● **REQUIRED ACTION**
Make an exact copy of each entry, leaving out every picture.
——
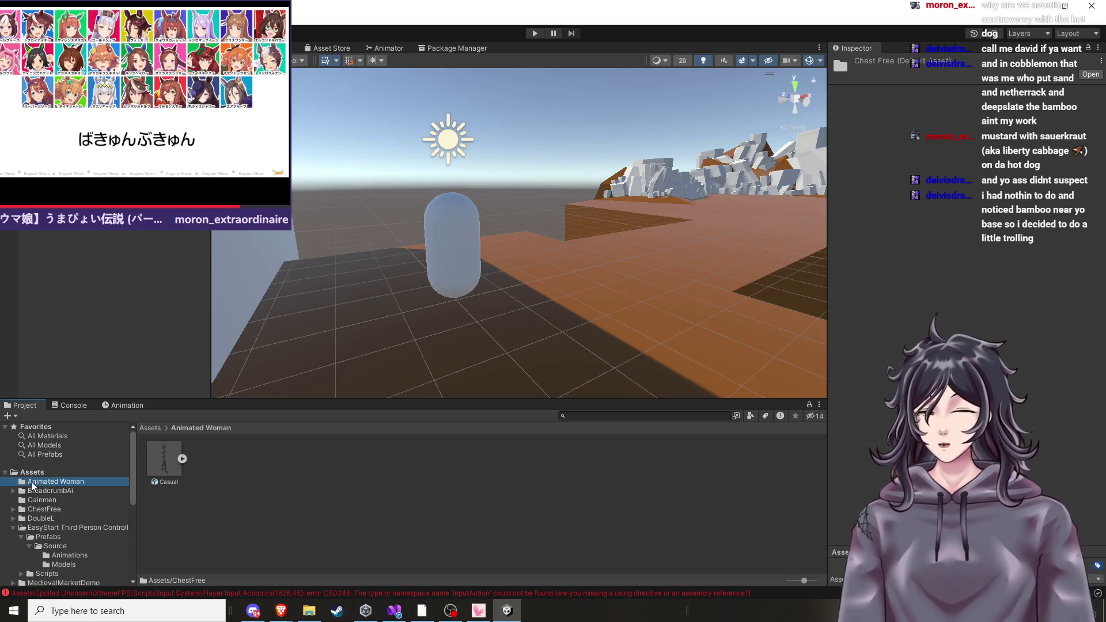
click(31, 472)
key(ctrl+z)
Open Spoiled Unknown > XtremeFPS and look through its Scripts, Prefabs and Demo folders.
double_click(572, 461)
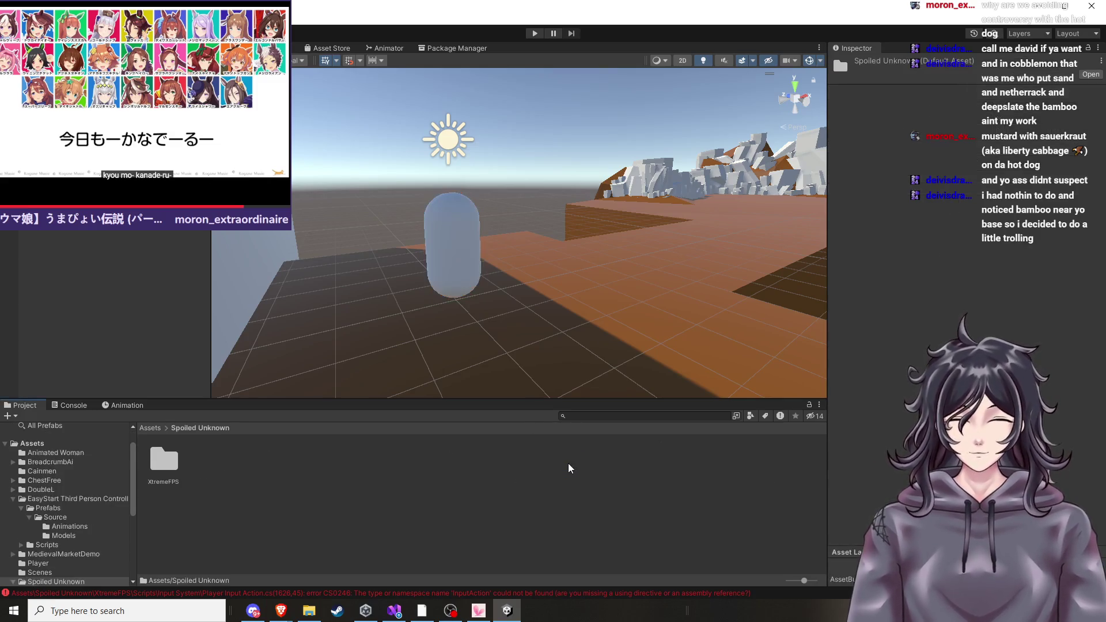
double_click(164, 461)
——
● **SOLUTION**
click(31, 472)
key(ctrl+z)
Open Spoiled Unknown > XtremeFPS and look through its Scripts, Prefabs and Demo folders.
double_click(572, 461)
double_click(164, 461)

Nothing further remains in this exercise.